Kegiatan bertema “Menyentuh Ruang Dialog: Mattompang dan Paseng yang Tidak Pernah Padam” tersebut menjadi wadah refleksi sekaligus dialog antara pelaku budaya dan akademisi dalam menjaga warisan tradisi.
Dalam kegiatan itu, Mattompang dimaknai tidak sekadar sebagai ritual pembersihan pusaka, tetapi juga sebagai simbol pertemuan antara nilai-nilai kearifan masa lalu dengan kesadaran masa kini.
Tradisi ini juga dianggap sebagai upaya menjaga keberlanjutan Pappaseng atau pesan leluhur agar tetap hidup di tengah masyarakat.
Kehadiran LSABS Parewa Bessi Soppeng disebut sebagai bgian dari upaya mempererat silaturahmi antar pecinta pusaka dan budaya di Sulawesi Selatan.
Selain itu, kegiatan tersebut juga dihadiri oleh DPP LSABS Parewa Bessi dan DPC LSABS Parewa Bessi Makassar.
Wakil Ketua DPC LSABS Parewa Bessi Soppeng, Andi Mangkona, mengatakan kegiatan tersebut menjadi momentum penting dalam memperkuat komitmen pelestarian budaya.

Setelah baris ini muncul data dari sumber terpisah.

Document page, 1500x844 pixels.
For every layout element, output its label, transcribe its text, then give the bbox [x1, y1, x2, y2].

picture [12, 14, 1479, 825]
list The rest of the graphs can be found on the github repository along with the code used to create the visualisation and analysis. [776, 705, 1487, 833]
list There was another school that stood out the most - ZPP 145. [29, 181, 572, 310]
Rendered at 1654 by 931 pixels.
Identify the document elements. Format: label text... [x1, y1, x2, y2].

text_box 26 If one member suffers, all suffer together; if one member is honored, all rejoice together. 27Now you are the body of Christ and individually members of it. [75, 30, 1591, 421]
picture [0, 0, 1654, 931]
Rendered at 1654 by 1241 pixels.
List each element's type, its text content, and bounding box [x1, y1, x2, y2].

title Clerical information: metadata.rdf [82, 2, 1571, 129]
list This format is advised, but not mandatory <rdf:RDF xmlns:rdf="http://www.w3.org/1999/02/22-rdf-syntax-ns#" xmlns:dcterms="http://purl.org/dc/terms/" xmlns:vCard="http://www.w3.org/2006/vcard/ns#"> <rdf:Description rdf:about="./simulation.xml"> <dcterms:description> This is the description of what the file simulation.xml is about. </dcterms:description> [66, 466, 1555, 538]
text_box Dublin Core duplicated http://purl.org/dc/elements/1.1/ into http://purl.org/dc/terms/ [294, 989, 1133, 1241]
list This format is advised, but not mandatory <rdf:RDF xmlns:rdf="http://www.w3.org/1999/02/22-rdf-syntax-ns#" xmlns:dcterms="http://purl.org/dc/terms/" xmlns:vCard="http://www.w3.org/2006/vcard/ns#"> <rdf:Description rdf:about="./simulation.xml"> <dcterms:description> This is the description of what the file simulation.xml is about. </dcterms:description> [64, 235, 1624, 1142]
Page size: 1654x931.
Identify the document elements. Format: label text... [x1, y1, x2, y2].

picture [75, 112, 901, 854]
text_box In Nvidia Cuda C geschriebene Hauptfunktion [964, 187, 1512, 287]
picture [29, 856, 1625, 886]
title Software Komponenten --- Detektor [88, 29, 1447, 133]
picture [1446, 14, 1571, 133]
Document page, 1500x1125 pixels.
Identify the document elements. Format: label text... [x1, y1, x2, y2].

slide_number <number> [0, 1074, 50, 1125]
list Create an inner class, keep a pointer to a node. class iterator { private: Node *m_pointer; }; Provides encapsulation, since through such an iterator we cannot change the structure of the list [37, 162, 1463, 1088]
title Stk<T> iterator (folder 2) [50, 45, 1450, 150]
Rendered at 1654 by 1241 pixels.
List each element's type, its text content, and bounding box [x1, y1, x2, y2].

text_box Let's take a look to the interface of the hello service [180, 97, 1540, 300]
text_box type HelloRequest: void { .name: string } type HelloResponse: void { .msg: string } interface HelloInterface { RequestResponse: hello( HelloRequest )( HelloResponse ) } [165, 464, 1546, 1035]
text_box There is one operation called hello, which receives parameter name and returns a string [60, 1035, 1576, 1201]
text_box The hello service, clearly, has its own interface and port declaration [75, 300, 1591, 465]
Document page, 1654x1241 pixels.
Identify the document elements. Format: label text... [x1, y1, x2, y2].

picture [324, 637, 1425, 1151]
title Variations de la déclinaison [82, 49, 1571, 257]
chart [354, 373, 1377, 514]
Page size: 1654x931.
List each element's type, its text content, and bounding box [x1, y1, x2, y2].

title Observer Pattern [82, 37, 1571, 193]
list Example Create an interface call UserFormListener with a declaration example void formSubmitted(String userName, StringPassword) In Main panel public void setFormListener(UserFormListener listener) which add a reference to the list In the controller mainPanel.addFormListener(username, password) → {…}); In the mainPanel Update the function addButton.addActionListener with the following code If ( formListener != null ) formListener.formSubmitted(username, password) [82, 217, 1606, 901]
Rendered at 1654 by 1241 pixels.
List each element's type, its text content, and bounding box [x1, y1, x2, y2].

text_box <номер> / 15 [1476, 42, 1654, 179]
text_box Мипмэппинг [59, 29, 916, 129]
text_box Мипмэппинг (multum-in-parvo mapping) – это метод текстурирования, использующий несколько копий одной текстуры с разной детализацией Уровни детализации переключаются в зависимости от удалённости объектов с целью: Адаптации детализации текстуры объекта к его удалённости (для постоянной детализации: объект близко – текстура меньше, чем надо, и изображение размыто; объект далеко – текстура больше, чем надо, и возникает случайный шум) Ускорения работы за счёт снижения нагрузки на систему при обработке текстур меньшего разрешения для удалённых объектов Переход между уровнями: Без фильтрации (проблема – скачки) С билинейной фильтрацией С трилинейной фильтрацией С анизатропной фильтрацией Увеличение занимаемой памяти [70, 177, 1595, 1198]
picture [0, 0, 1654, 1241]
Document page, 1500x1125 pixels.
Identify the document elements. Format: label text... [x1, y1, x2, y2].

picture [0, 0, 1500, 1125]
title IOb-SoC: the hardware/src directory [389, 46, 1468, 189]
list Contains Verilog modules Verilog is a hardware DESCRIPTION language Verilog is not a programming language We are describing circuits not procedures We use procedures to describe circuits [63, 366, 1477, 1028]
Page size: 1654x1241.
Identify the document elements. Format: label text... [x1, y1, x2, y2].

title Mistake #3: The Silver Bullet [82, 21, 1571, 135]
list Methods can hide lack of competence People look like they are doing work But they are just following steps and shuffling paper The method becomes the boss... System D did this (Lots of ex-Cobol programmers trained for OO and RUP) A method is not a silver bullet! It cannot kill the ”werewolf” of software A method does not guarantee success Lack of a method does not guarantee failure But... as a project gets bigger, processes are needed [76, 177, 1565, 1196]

“Pertemuan ini bukan sekadar silaturahmi, tetapi juga menjadi wadah untuk memperkuat komitmen bersama dalam menjaga pusaka dan budaya,” katanya.
Ia berharap kolaborasi antara komunitas budaya dan institusi pendidikan dapat terus terjalin guna mendorong generasi muda lebih peduli terhadap budaya daerah.
“Semoga diskusi ini menjadi awal untuk memperkuat pelestarian budaya di tengah perkembangan zaman,” ujarnya.
Dia menambahkan generasi muda memiliki peran strategis dalam menjaga keberlanjutan budaya.
“Anak muda merupakan tonggak pelestarian budaya yang harus terus didorong untuk mengenal dan menjaga warisan leluhur,” katanya.